--- Extracted text ---

** BEGIN **

DPO is evaluated from the following three aspects: First, the profitability of the model on real datasets is assessed. Second, the actual economic performance of the model, considering transaction costs and risk factors, is evaluated. In addition, feature extraction and fusion are crucial in DPO. To verify the effectiveness of module selection and integration within the DL modules, the ablation experiment results of different feature extraction methods are compared.
We empirically test the performance of DPO on different datasets by comparing different models. Figure 3 shows the APV on the cryptocurrency dataset. Specifically, the results in Figure 3 show that the Best strategy has a high APV in the early stages, but with the change of trading time, the APV value fluctuates significantly and no longer shows a growing trend. This shows that the Best strategy has poor performance in profitability. When investors only hold one stock, it can lead to unstable returns and high risk, so they need to adopt a portfolio strategy. The APV value of Anticor is stable with an upward trend, but the overall level is relatively low, showing poor profitability. The APV values of WMAMR and RMR strategies are higher in the early stage, but show a downward trend in the later stage. This indicates that as the trading time and number of trades increase, when considering transaction costs, the two methods may cause excessive costs to erode portfolio returns due to excessive operations. The DPO method demonstrates good profitability and stability while considering transaction costs constraints. While other methods demonstrate declining trends over time, DPO shows the best performance. The results show the effectiveness and superiority of DPO in portfolio optimization.
In addition, we further validate the profitability of different methods on the Chinese A-share dataset. Figure 4 shows the APV on the Chinese A-share dataset. The results show that when the amount of data in the current period is relatively small, the APV of the Best strategy is significantly higher than that of other strategies. However, as the data volume increases and the trading time changes, the APV of the Best strategy shows a downward trend, which means that the risk resistance ability of the Best strategy is weak. This shows that adopting a portfolio strategy is more likely to achieve higher investment returns. The APV of the Anticor strategy has a low overall return and not a very good performance in portfolio optimization. In other words, we should dynamically adjust the proportion of different assets according to the market environment, information characteristics, and other factors. The APV of the WMAMR strategy shows a downward trend, and as the trading time and frequency increase, the APV value decreases more. This indicates that when considering transaction costs during the trading process, the profitability performance of the WMAMR strategy is poor. The APV value of the RMR strategy is lower than that of WMAMR, and it also shows a similar trend as the WMAMR strategy in the later stage. At the same time, we have also verified that the WMAMR and RMR are not suitable for the Chinese A-share market and do not have universality. Therefore, it is crucial for portfolio strategies to consider the risk factors and transaction costs during the trading process. The APV of DPO has been steadily increasing. Due to the impact of transaction costs, the APV values of most strategies have decreased, while the profitability performance of DPO still performs well.
We evaluate the profitability of DPO by comparing the APV of different models. From Figures 3 and 4, it can be seen that the portfolio returns of different models accumulate over time, with the DPO model having the highest APV. The results show that the performance of the DPO method surpasses that of other methods. DPO performs well on real-world datasets, demonstrating strong generalization capabilities.

** END **

--- Required tasks ---
A. Copy the DPO evaluation text from "DPO is evaluated" up to and including "methods are compared.".
B. Summarize the DPO evaluation text in two sentences.
C. Pick up the DPO evaluation text after its last sentence and keep writing.
None of the items on this page is needed.

--- Data supplied ---
** BEGIN **

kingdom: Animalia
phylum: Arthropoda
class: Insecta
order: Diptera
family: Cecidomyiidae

** END **
** BEGIN **

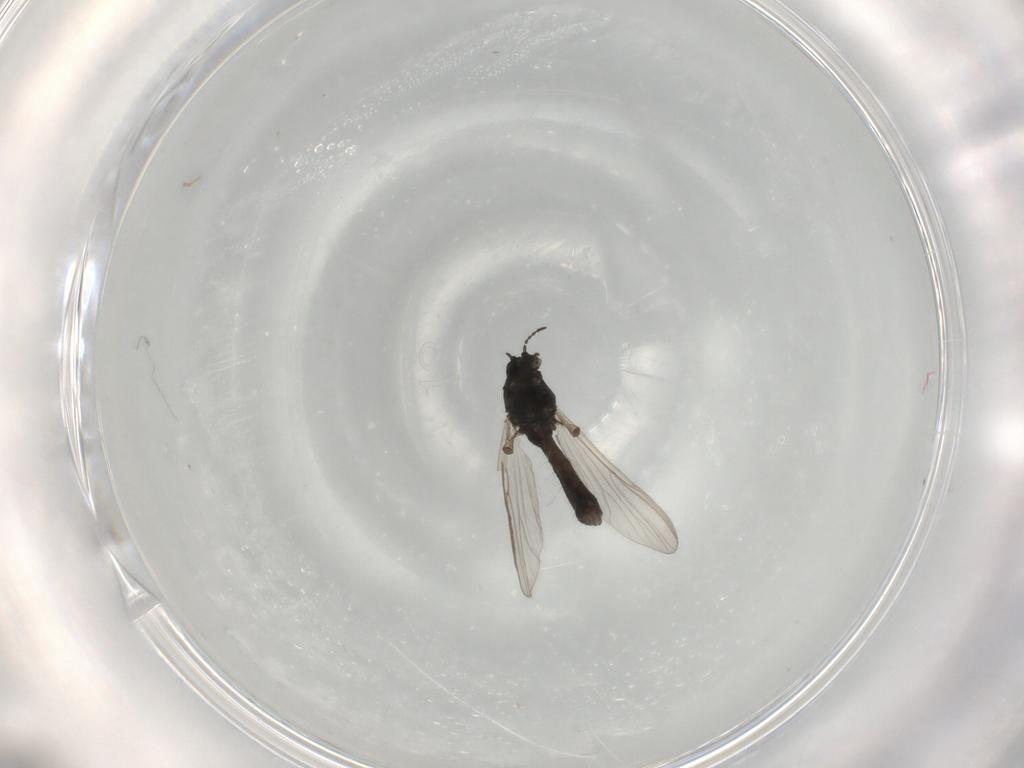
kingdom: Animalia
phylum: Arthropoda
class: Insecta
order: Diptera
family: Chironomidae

** END **
** BEGIN **

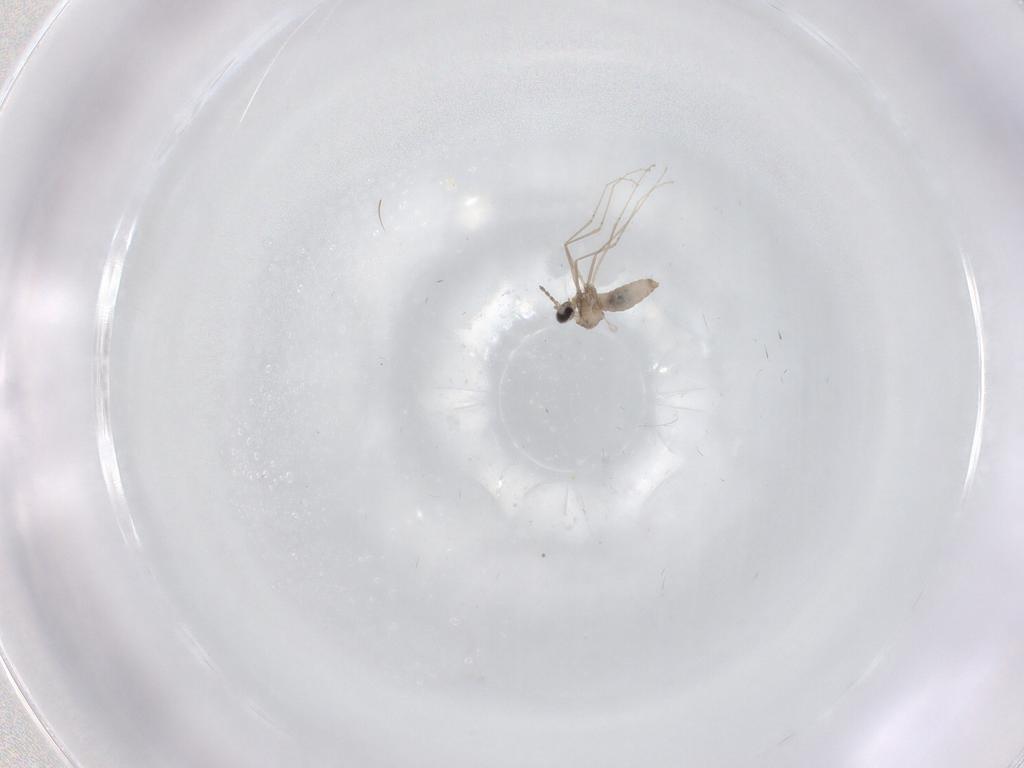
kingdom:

** END **

--- Responses in order ---
A.
DPO is evaluated from the following three aspects: First, the profitability of the model on real datasets is assessed. Second, the actual economic performance of the model, considering transaction costs and risk factors, is evaluated. In addition, feature extraction and fusion are crucial in DPO. To verify the effectiveness of module selection and integration within the DL modules, the ablation experiment results of different feature extraction methods are compared.

B. On both the cryptocurrency and Chinese A-share datasets, the Best, Anticor, WMAMR, and RMR strategies showed fluctuating, low, or declining APV, and transaction costs eroded the returns of WMAMR and RMR as trading increased. DPO kept good profitability under transaction costs and had the highest APV of all models, which the authors take as evidence of its superiority in portfolio optimization and its strong generalization on real-world datasets.

C.
Additionally, it is worth noting that while the DPO strategy outperforms other portfolio strategies on the Chinese A-share dataset, the returns on the Chinese A-share dataset are lower than those on the cryptocurrency dataset. We compare the APV of different methods on the two datasets separately, thoroughly validating the reasons for return differences caused by dataset discrepancies, as detailed below: 1) The Chinese A-share dataset has a small amount of data and a short time span, resulting in less wealth accumulation. Due to the trading time characteristics of the Chinese stock market, it is very difficult to collect 5-minute data, and our data is also very valuable and rare. In order to obtain as much data as possible, we collected data repeatedly and continuously over a long period of time, but the amount of data collected is still far less than the amount of cryptocurrency data. Therefore, it is difficult for us to conduct sufficient training, making it challenging to achieve higher returns during testing. 2) Compared to short-term investment tasks, the DPO strategy is more suitable for making portfolio decisions over the medium to long-term. DPO can process and learn market information characteristics, and make the best portfolio decisions by constantly learning from the current environment. When considering the transaction costs during the trading process, DPO will not take excessive tradings and cause economic losses, and can effectively make the trade-off risk and benefits. Therefore, learning more environmental information is more conducive to obtaining higher returns in the medium to long-term investment. DPO is more profitable on the cryptocurrency dataset with longer time spans. Due to the inherent differences in data volume and time span between the two datasets, DPO results vary between them. Therefore, we comprehensively validate the profitability of the DPO strategy in different financial environments, and the experimental results consistently demonstrate the method's excellent universality and representational performance.
We conducted experiments on two real datasets, the cryptocurrency market and the Chinese A-share market. We not only need to focus on the predicted returns of portfolios, but also consider actual frictions in the real market, such as transaction costs generated during trading and risk caused by price fluctuations. It is difficult to infer the economic contribution of a model solely from APV. To evaluate the economic performance of the models, we evaluate how the returns of each model are translated into the SR of the portfolio formed based on these returns. We also evaluate the MDD of the portfolio.
In the cryptocurrency market, considering the actual trading situation, the general transaction cost rate is 0.25% [25]. We consider the impact of transaction costs on the expected return of portfolios. Table 1 shows the distribution of metrics for different methods on cryptocurrency datasets. The results in Table 1 indicate that DPO achieves the maximum APV value within the range of transaction cost rates, which further confirms that the DPO method still has significant profitability in the real market considering transaction costs and risk.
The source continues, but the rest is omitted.